§ **Exercise tasks**:
A. Repeat word for word the part of the HiveMind permissions text below, starting at "Permissions in HiveMind" and ending at "per-client skill/intent blacklists.".
B. Answer these questions from the HiveMind permissions text below:
(i) What port number does the set-identity command use?
(ii) What is the default policy plugin?
(iii) Does the admin flag bypass the allowed_types check?

Write the identity file:

hivemind-client set-identity \
  --key <access_key> \
  --password <password> \
  --host <hub_host> \
  --port 5678 \
  --siteid living-room

Permissions

Permissions in HiveMind are configured per client — there are no roles. Each client has its own allowed_types whitelist and per-client skill/intent blacklists.

How the policy chain works

For every message received from a satellite, the hub runs a policy admission chain:

  1. allowed_types check — the client's per-client whitelist is checked first. If the OVOS message type is not in the allowed list, the message is dropped immediately. This is fail-closed: a new client with an empty whitelist can send nothing.

  2. Policy plugins — configured policies run in order. The default policy is OVOSAgentPolicy, which reads Client.metadata to build per-client session blacklists (skills and intents).

Admin flag (make-admin) does not bypass the allowed_types check. It signals to policy plugins that extra-privileged operations are permitted, but the hard ACL is always enforced first.

Managing permissions via CLI

# Allow a message type
hivemind-core allow-msg "speak" --node-id 2

# Remove an allowed message type
hivemind-core blacklist-msg "speak" --node-id 2

# Allow/deny ESCALATE from a client
hivemind-core allow-escalate --node-id 2
hivemind-core blacklist-escalate --node-id 2

# Allow/deny PROPAGATE from a client
hivemind-core allow-propagate --node-id 2
hivemind-core blacklist-propagate --node-id 2

# Blacklist a skill (OVOS-policy)

Collected data
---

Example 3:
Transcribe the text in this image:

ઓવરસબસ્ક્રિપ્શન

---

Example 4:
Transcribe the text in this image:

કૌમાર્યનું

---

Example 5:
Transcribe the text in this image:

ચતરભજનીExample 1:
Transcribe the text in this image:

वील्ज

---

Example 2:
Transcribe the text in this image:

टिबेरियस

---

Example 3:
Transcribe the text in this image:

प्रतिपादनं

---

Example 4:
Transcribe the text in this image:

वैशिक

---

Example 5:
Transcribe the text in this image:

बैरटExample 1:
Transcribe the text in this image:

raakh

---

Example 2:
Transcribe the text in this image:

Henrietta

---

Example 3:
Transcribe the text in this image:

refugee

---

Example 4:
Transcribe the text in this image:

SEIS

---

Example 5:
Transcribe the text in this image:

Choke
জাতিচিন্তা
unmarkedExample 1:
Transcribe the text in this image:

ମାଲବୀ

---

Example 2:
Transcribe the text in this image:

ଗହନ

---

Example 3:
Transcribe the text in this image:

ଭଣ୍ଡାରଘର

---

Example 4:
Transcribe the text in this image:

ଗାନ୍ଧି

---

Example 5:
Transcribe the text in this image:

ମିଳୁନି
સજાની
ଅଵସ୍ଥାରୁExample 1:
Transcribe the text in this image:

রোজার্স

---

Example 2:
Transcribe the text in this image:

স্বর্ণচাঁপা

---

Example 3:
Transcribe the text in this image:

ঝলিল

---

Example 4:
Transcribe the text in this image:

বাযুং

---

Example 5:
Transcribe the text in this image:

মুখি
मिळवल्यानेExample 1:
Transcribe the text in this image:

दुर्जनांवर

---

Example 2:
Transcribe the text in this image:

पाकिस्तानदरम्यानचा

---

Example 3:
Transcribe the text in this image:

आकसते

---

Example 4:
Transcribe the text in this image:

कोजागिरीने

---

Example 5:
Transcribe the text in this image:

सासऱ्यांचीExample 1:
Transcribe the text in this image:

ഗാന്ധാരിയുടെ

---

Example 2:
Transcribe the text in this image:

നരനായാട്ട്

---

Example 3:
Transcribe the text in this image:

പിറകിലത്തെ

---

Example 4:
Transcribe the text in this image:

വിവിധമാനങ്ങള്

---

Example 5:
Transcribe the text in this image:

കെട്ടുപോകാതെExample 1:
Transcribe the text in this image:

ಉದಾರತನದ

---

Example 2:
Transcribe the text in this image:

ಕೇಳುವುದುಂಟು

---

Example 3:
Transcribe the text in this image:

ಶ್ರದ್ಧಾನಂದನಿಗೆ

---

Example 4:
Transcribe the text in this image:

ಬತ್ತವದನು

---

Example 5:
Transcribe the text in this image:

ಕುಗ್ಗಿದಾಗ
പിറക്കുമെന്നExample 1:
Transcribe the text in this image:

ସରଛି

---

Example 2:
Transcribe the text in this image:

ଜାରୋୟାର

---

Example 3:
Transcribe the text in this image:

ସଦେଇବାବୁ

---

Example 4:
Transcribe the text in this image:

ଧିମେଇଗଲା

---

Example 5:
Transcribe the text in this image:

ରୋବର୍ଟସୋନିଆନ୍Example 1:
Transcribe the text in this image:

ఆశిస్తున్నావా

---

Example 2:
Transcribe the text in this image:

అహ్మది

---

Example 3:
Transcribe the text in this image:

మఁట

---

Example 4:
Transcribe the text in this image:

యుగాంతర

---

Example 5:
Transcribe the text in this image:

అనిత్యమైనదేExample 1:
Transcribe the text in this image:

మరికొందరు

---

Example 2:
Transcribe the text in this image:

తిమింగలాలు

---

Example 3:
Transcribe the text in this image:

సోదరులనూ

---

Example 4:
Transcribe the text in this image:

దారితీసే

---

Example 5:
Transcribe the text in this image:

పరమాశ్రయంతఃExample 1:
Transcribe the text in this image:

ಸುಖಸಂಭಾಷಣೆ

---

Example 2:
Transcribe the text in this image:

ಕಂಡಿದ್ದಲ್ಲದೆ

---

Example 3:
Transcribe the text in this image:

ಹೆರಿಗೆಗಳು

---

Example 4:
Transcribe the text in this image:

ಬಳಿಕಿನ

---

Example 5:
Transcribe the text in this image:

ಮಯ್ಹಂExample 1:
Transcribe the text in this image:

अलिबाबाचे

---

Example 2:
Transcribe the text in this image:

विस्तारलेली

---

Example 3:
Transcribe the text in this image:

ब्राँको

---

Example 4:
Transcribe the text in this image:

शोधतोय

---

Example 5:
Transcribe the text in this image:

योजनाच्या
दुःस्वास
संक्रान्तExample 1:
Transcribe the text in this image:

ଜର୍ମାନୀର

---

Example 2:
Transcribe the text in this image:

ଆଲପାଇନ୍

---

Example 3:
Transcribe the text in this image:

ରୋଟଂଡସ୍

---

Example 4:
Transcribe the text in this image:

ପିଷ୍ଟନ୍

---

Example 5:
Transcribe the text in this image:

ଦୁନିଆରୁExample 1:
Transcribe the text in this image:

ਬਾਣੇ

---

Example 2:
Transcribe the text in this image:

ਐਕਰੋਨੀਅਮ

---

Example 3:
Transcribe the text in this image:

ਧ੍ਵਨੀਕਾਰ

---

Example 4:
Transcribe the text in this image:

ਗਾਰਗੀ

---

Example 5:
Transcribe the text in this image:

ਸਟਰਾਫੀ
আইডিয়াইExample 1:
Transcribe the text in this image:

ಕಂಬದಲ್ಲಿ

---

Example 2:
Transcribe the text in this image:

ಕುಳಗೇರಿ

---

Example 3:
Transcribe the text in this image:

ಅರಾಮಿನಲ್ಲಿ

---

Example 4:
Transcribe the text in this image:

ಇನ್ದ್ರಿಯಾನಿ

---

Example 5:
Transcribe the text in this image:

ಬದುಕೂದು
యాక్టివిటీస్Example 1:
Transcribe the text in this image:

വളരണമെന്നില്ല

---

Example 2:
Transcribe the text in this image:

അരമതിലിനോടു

§ **Answers to the problems**:
A.
Permissions in HiveMind are configured per client — there are no roles. Each client has its own allowed_types whitelist and per-client skill/intent blacklists.

B.
(i) 5678
(ii) OVOSAgentPolicy
(iii) No